All in all, I believe that the growth of facial hair is a very important symbol of respect, individuality, and maturity, all things which are clearly relevant and present today. To rob one completely of this right and growth is feckless and can only lead to the unhappiness and loss of that responsibility, individuality, respect and maturity. I believe that our own Bishop Brossart Handbook is one of the best pieces of evidence to prove my point and to move our school into a much more accepting path. The Philosophy and Objectives of Bishop Brossart High School on page 3 states these objectives and responsibilities:
“The integration of religious truth and values with the rest of life is brought about at Bishop Brossart High School by:
-providing a distinctive, Catholic environment based on Gospel values.
-stressing love and responsibility to God, self, family, Church and world community.
-providing a structured atmosphere conducive to learning.
-advancing the level of competency.
-encouraging the exercise of self-direction, critical thinking and creativity both intellectually and morally.
-emphasizing, for faculty and students, recognition of and respect for diversity of individuals.
-providing programs that encourage the development of the entire person through intellectual, social, and athletic programs.

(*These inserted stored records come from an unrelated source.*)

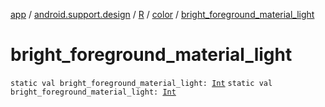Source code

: [app](../../../index.md) / [android.support.design](../../index.md) / [R](../index.md) / [color](index.md) / [bright_foreground_material_light](.)

# bright_foreground_material_light

`static val bright_foreground_material_light: `[`Int`](https://kotlinlang.org/api/latest/jvm/stdlib/kotlin/-int/index.html)
`static val bright_foreground_material_light: `[`Int`](https://kotlinlang.org/api/latest/jvm/stdlib/kotlin/-int/index.html)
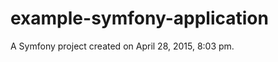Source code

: example-symfony-application
===========================

A Symfony project created on April 28, 2015, 8:03 pm.
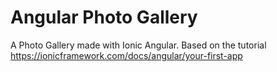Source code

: # Angular Photo Gallery

A Photo Gallery made with Ionic Angular. Based on the tutorial <a href="https://ionicframework.com/docs/angular/your-first-app">https://ionicframework.com/docs/angular/your-first-app</a>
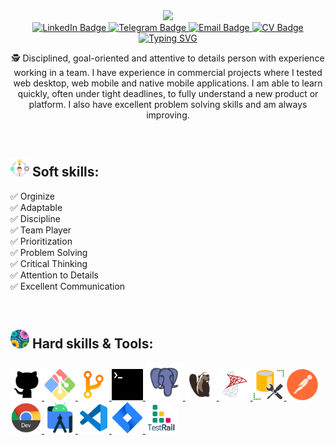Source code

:<div id="header" align="center">
  <img src="https://media.tenor.com/yp_aFUgHMx8AAAAC/nakanoart-nakanodrawing.gif" width="362"/>
</div>

<div id="badges" align="center">
  <a href="https://www.linkedin.com/in/pavlo-khomych/">
    <img src="https://img.shields.io/badge/LinkedIn-blue?style=for-the-badge&logo=linkedin&logoColor=white" alt="LinkedIn Badge">
  </a>
  <a href="https://t.me/pavlokhomych">
    <img src="https://img.shields.io/badge/Telegram-blue?style=for-the-badge&logo=telegram&logoColor=white" alt="Telegram Badge">
  </a>
   <a href="mailto:khomich.pavlo@gmail.com">
    <img src="https://img.shields.io/badge/eMail-blue?style=for-the-badge&logo=gmail&logoColor=white" alt="Email Badge">
  </a>
  <a href="https://drive.google.com/file/d/1QWigMmkeyEesviztqIediVpCD27nd8hU/view?usp=sharing">
    <img src="https://img.shields.io/badge/CV-blue?style=for-the-badge&logo=CV&logoColor=white" alt="CV Badge"/>
  </a>

</div>
<div id="badges" align="center">
<a href="https://git.io/typing-svg"><img src="https://readme-typing-svg.demolab.com?font=Ubuntu+Mono&weight=600&duration=3000&pause=500&color=26CD4D&background=FFFFFF00&center=true&vCenter=true&width=540&height=60&lines=Hi!+My+name's+Pavlo+Khomych;I'm+a+proactive+QA+Engineer;I'm+very+glad+to+see+you+on+my+GitHub+page+%3A)" alt="Typing SVG" /></a>
</div>

<div id="badges" align="center">
<p><span>&#128373;</span> Disciplined, goal-oriented and attentive to details person with experience working in a team. I have experience in commercial projects where I tested web desktop, web mobile and native mobile applications. I am able to learn quickly, often under tight deadlines, to fully understand a new product or platform. I also have excellent problem solving skills and am always improving.
</div>

<br>

## <img src = "https://github.com/pkhomych/pkhomych/blob/master/images/Soft_Skills.png"  width="30" height="30"> Soft skills: 
&#9989; Orginize <br>
&#9989; Adaptable <br>
&#9989; Discipline <br>
&#9989; Team Player <br>
&#9989; Prioritization <br>
&#9989; Problem Solving <br>
&#9989; Critical Thinking <br>
&#9989; Attention to Details <br>
&#9989; Excellent Communication <br>
  
<br>

## <img src = "https://github.com/pkhomych/pkhomych/blob/master/images/Hard_Skills.png" width="30" height="30" /> Hard skills & Tools:

  <a href="https://github.com/pkhomych?tab=repositories">
    <img src="https://github.com/pkhomych/pkhomych/blob/master/images/GitHub.png" title="GitHub" alt="GitHub" width="50" height="50"/>
  </a>
  <a href="https://github.com/pkhomych/GitBash">
    <img src="https://github.com/pkhomych/pkhomych/blob/master/images/Git_Bash.svg" title="GitBash" alt="GitBash" width="50" height="50"/>
  </a>
  <a href="https://github.com/pkhomych/Branches">
    <img src="https://github.com/pkhomych/pkhomych/blob/master/images/Git_branches.png" title="Git Branches" alt="Git Branches" width="50" height="50"/>
  </a>
  <a href="https://github.com/pkhomych/Terminal">
    <img src="https://github.com/pkhomych/pkhomych/blob/master/images/Terminal.png" title="Terminal" alt="Terminal" width="50" height="50"/>
  </a>
  <a href="https://github.com/pkhomych/PostgreSQL">
    <img src="https://github.com/pkhomych/pkhomych/blob/master/images/PostgreSQL.png" title="PostgreSQL" alt="PostgreSQL" width="60" height="60"/>
  </a>
   <a href="">
    <img src="https://github.com/pkhomych/pkhomych/blob/master/images/DBeaver.png" title="DBeaver" alt="DBeaver" width="50" height="50"/>
  </a>
   <a href="https://github.com/pkhomych/Microsoft-SQL-Server">
    <img src="https://github.com/pkhomych/pkhomych/blob/master/images/Microsoft%20SQL%20Server.png" title="Microsoft SQL Server" alt="Microsoft SQL Server" width="50" height="50"/>
  </a>
   <a href="">
    <img src="https://github.com/pkhomych/pkhomych/blob/master/images/SQL%20MS.png" title="SQL MS" alt="SQL MS" width="50" height="50"/>
  </a>
  <a href="https://github.com/pkhomych/Postman">
    <img src="https://github.com/pkhomych/pkhomych/blob/master/images/Postman.png" title="Postman" alt="Postman" width="50" height="50"/>
  </a>
  <a href="">
    <img src="https://github.com/pkhomych/pkhomych/blob/master/images/Chrome_DevTools.png" title="Chrome DevTools" alt="Chrome-DevTools" width="50" height="50"/>
  </a>
  <a href="">
    <img src="https://github.com/pkhomych/pkhomych/blob/master/images/android_studio.png" title="Android Studio" alt="Android Studio" width="50" height="50"/>
  </a>
  <a href="">
    <img src="https://github.com/pkhomych/pkhomych/blob/master/images/VS_Code.png" title="VS Code" alt="VS Code" width="50" height="50"/>
  </a>
  <a href="">
    <img src="https://github.com/pkhomych/pkhomych/blob/master/images/JIRA.png" title="Jira" alt="Jira" width="50" height="50"/>
  </a>
  <a href="">
    <img src="https://github.com/pkhomych/pkhomych/blob/master/images/TestRail.svg" title="TestRail" alt="TestRail" width="50" height="50"/>
  </a>
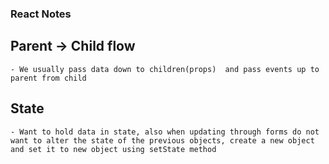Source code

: ### React Notes

## Parent -> Child flow
    - We usually pass data down to children(props)  and pass events up to parent from child

## State

    - Want to hold data in state, also when updating through forms do not want to alter the state of the previous objects, create a new object and set it to new object using setState method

I believe these missions best support and describe my own in liberating our students from the restraints of conformity and allowing our maturing, respectable, and individualistic students to have the same freedoms as adults and faculty in the subject of facial hair. Facial hair is a very important and long-standing historical, social, cultural, and religious symbol of respect, maturity, and individuality. The restricting and insensitive rule should be changed or taken out from the handbook immediately to allow our students to grow and mature and receive the same respect and freedom as our faculty.